• Problem 1:
Answer these questions about the call transcript below:
(a) What word does Travis D. Stice use to describe the cost structure?
(b) Which two things does Scott Hanold ask about inventory life?
(c) For how many years does Kaes Van't Hof say staying at the low end of the cost curve has been the mantra?
• Problem 2: Reproduce the part of the call transcript from "Travis D. Stice: I" up to and including "company like that.".

Passage shown section start

Travis D. Stice: I think that makes sense. We’ve talked about the high bar for entry into the Diamondback portfolio. And, there’s just, that’s just how we view it. And, we’re very proud of the inventory we have. And I think what goes along with that durable inventory is how we convert that inventory into cash flow. And again, you see this quarter flawless execution from our teams in converting rock into cash flow. And that’s, our cost structure is enviable. Our execution prowess is unmatched. And that makes that makes a big difference when you talk about a profitable oil and gas company like that.
Scott Hanold: Yes. And then and just as part of that was the inventory life kind of conversation more of like where you think you’re at now and what do you think is ideal?
Kaes Van’t Hof: Yes. I mean, I think I kind of said this that we put our next five years up with anybody in North America, and I still stand by that. I think we have another solid, five or ten years beyond that. It’s very logical that at some point you’re going to have to move down the quality of your inventory. We don’t see that in the forward plan today, but if we retain our cost structure and our ability to drill wells $1 million or $1.5 million or $2 million cheaper. Well, as the shale cost curve goes up, we continue to stay at the low end of that cost curve. It’s kind of been our mantra for 10 years now. And we started with 50,000 acres an hour at [55000] (ph). And, as that culture and mantra has not changed. And I think that sets us up well for a world, where assets are getting more and more sparse.

Passage shown section end
Entries supplied section start

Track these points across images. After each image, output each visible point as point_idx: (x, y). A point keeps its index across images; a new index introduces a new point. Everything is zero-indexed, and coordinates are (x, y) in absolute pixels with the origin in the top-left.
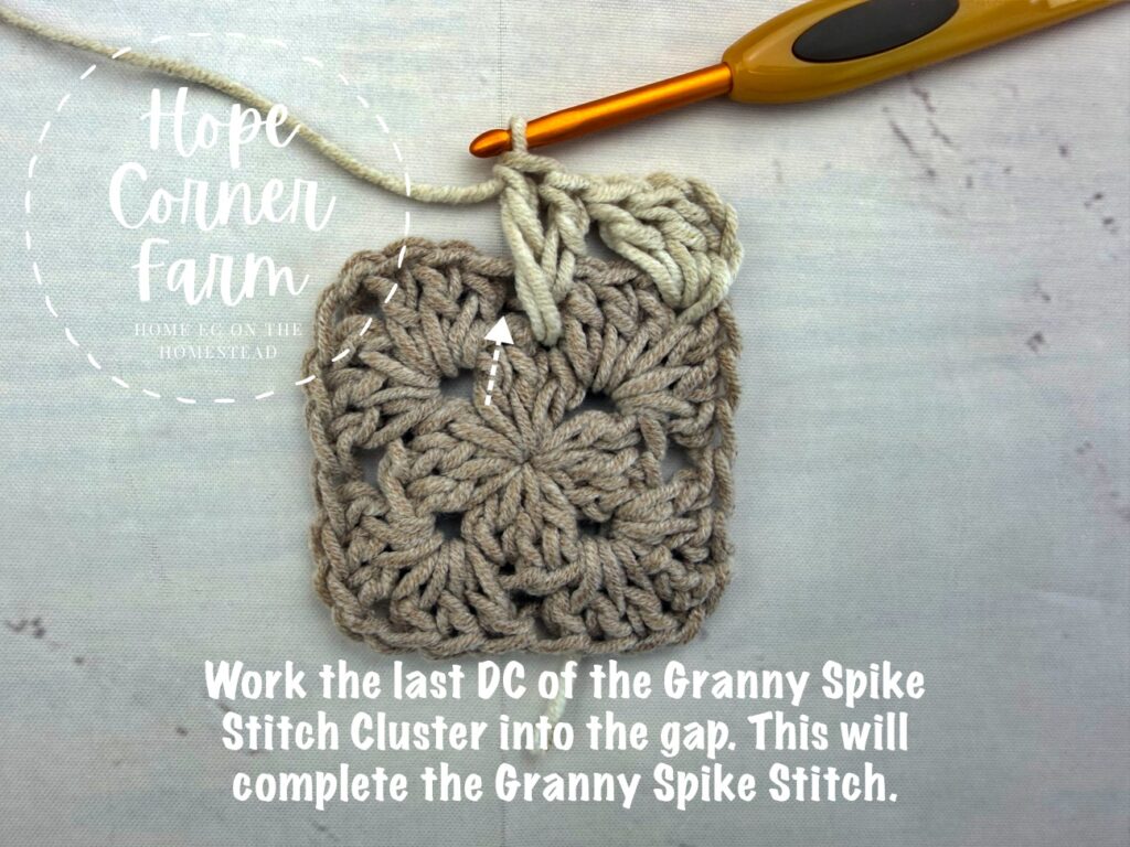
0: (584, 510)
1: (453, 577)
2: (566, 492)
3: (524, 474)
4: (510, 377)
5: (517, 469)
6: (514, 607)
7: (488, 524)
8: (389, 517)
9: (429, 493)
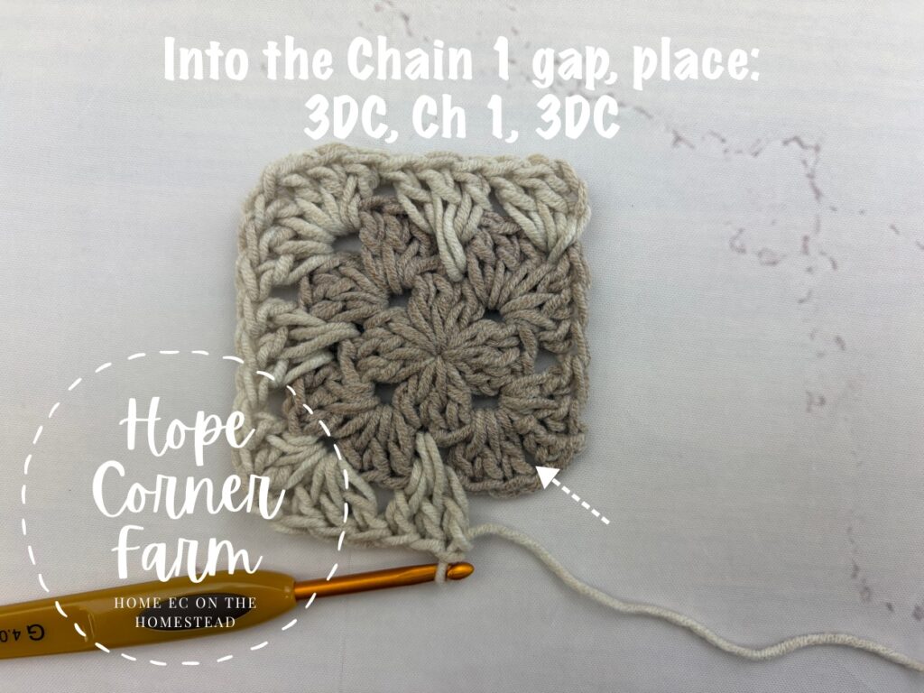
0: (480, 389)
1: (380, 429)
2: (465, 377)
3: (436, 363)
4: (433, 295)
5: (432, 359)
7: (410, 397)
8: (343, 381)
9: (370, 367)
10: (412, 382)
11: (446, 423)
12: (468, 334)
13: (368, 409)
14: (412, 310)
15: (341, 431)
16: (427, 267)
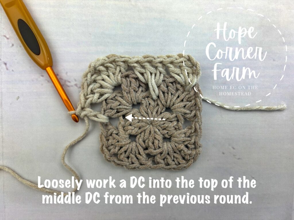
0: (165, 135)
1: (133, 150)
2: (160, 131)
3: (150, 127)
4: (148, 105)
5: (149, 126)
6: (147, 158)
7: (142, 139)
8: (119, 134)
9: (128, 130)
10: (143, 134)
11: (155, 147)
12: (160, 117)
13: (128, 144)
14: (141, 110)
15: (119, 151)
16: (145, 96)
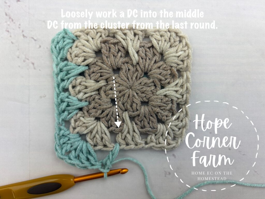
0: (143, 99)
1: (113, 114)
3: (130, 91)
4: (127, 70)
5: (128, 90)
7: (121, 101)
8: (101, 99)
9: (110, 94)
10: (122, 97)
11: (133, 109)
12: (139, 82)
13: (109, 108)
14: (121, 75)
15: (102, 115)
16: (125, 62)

Entries supplied section end
Entries supplied section start

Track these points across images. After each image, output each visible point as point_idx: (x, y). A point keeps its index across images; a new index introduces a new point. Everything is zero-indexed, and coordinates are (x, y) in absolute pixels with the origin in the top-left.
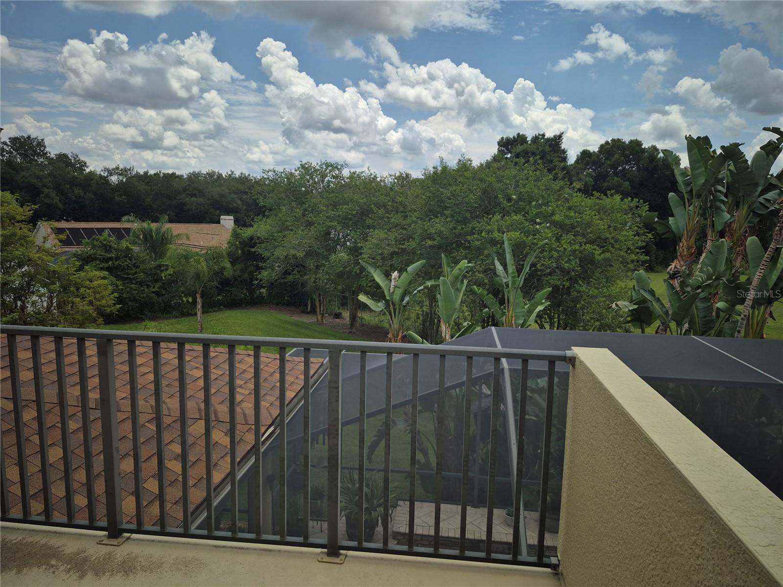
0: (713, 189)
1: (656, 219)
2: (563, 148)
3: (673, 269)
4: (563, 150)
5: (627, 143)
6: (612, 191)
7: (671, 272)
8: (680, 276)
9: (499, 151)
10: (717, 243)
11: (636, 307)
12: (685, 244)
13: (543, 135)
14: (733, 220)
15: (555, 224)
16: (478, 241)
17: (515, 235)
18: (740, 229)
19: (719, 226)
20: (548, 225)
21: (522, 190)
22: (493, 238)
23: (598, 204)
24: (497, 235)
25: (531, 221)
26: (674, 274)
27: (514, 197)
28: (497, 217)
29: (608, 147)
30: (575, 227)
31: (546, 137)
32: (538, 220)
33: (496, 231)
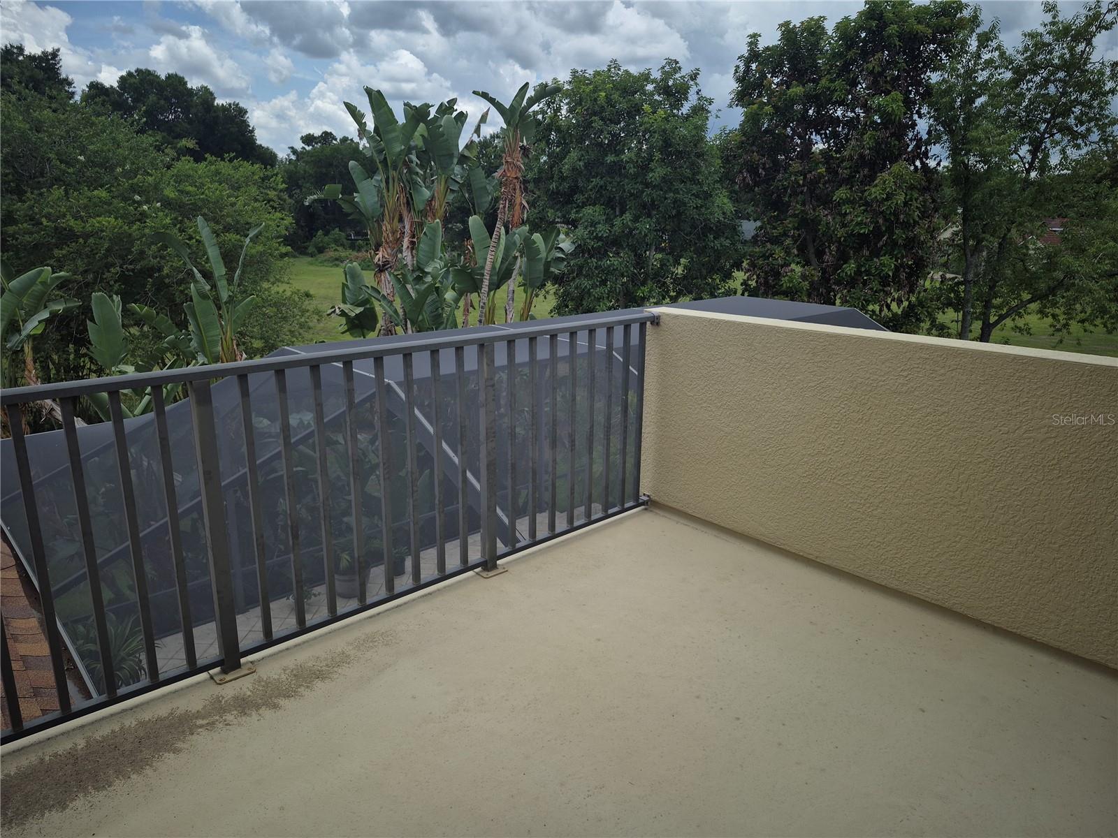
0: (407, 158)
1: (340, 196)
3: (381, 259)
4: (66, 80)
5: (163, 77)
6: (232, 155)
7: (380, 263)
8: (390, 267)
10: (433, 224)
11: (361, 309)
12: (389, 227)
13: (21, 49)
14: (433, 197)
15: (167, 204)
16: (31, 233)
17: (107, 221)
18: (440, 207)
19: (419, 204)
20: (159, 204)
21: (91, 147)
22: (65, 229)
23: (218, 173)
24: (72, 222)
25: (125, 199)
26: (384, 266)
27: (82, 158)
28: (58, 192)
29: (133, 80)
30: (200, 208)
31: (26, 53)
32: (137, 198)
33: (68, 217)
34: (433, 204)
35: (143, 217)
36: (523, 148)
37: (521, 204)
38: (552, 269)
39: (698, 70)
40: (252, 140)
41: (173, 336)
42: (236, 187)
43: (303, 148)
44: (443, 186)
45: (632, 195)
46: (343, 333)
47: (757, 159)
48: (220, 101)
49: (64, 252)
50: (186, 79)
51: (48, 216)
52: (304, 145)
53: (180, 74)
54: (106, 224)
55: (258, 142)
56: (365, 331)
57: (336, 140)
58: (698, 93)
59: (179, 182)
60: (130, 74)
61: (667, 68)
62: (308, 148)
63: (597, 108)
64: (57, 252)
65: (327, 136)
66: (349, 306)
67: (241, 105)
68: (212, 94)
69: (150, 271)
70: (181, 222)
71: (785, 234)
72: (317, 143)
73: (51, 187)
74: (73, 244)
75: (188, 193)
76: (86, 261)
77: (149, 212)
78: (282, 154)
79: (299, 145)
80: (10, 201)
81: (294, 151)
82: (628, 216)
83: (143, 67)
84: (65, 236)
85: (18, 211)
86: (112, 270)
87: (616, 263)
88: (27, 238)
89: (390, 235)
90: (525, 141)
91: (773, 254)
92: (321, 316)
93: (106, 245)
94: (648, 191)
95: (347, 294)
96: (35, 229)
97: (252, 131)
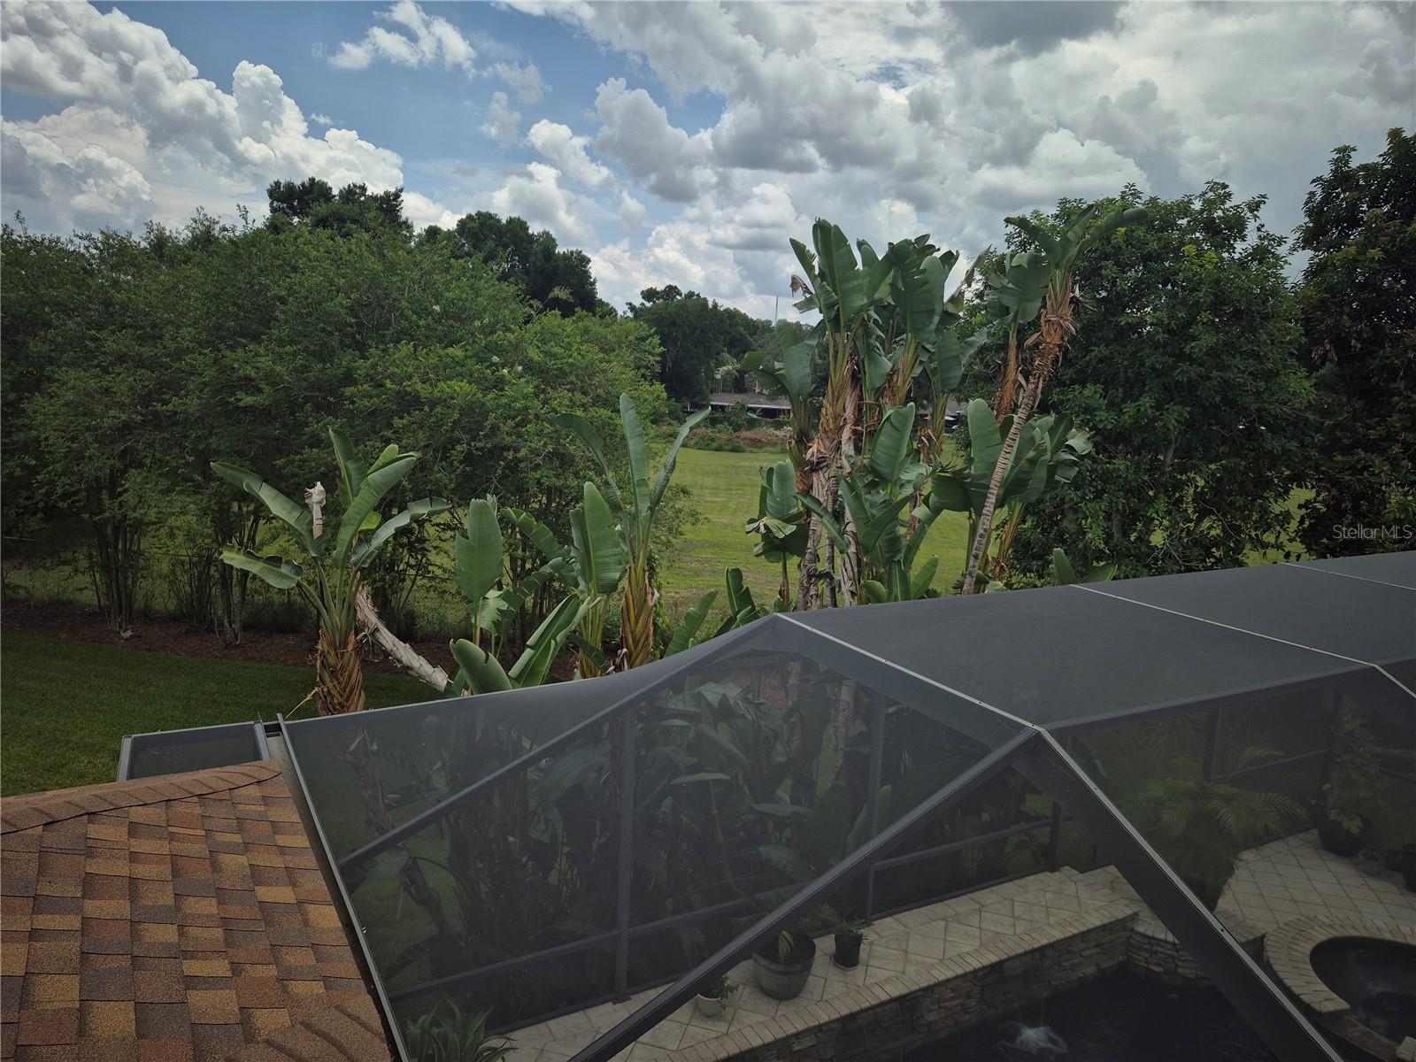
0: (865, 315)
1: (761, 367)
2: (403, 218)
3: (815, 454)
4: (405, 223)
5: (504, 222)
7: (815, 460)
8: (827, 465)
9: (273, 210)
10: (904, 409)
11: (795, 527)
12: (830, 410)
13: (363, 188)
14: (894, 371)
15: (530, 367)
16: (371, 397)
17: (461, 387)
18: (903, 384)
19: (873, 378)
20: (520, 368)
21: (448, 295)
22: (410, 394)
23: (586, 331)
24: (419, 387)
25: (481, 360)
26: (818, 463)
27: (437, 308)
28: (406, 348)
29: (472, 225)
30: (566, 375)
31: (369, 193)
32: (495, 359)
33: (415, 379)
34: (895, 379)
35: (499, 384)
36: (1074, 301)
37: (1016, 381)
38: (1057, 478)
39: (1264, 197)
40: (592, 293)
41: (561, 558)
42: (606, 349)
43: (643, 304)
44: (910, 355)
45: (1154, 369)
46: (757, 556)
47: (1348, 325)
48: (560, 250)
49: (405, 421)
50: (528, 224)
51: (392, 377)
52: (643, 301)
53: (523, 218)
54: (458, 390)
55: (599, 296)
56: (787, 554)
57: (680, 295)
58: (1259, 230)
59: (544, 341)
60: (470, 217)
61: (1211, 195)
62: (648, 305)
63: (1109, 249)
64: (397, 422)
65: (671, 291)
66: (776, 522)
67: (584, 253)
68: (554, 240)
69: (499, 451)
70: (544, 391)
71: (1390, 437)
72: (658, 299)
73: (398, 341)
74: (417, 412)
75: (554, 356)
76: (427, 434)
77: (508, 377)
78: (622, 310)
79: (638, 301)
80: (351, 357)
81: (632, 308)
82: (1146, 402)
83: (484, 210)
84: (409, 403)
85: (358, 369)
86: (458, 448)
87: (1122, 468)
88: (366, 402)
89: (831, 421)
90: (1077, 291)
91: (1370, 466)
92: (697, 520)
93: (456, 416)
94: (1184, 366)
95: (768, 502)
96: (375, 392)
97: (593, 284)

Entries supplied section end

• Task response 1:
(a) Enviable.
(b) Where they think they are at now, and what they think is ideal.
(c) 10 years.

• Task response 2:
Travis D. Stice: I think that makes sense. We’ve talked about the high bar for entry into the Diamondback portfolio. And, there’s just, that’s just how we view it. And, we’re very proud of the inventory we have. And I think what goes along with that durable inventory is how we convert that inventory into cash flow. And again, you see this quarter flawless execution from our teams in converting rock into cash flow. And that’s, our cost structure is enviable. Our execution prowess is unmatched. And that makes that makes a big difference when you talk about a profitable oil and gas company like that.